= Daranali =

Daranali or Daranaghi (Դարանաղի) was a district (gavar) of the province of Upper Armenia of Greater Armenia. It was located in the basin of the Western Euphrates (Karasu), near modern-day Kemah (Kamakh, Kamacha, Camachus), Turkey. Its center was the fortified settlement of Ani (not to be confused with the medieval Armenian capital), which was located on the right bank of the Western Euphrates, across from Kemah. It was famous for its fertile lands, plentiful waters and salt mines.

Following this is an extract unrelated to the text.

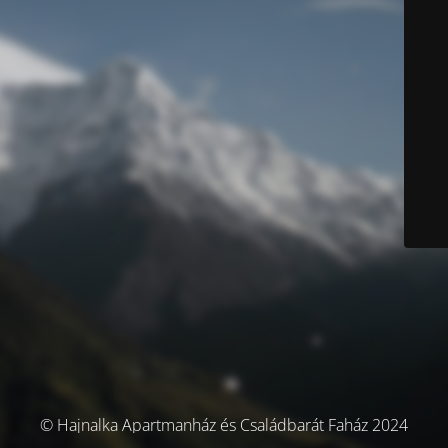
© Hajnalka Apartmanház és Családbarát Faház 2024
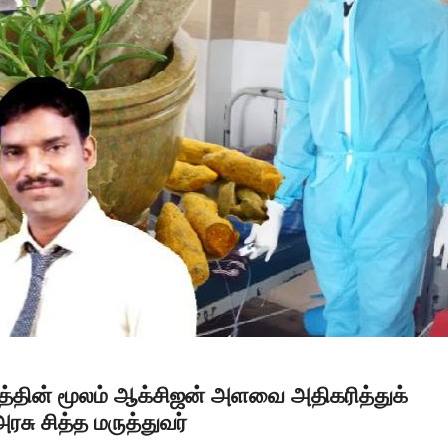
வத்தின் மூலம் ஆக்சிஜன் அளவை அதிகரித்துக்
ரசு சித்த மருத்துவர்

It likely fell into the region of Acilisene (later Ekegheatsʻ) mentioned in Strabo's Geography. It is first mentioned in Armenian sources by Faustus of Byzantium, who describes it and the district of Ekegheatsʻ as the property of Gregory the Illuminator's family. Daranali is most famous for having contained the burial-place of the Arsacid Armenian kings at Ani. It was also a major religious center in pagan times, as it was home to a temple to Aramazd at Ani and a temple to Mihr at Bagayarichʻ built by Tigranes the Great. The entire district may have belonged to the temple of Mihr. Following the adoption of Christianity as the state religion of Armenia in the 4th century, the temple at Bagayarichʻ was destroyed by Gregory the Illuminator and Daranali became the property of the Armenian church.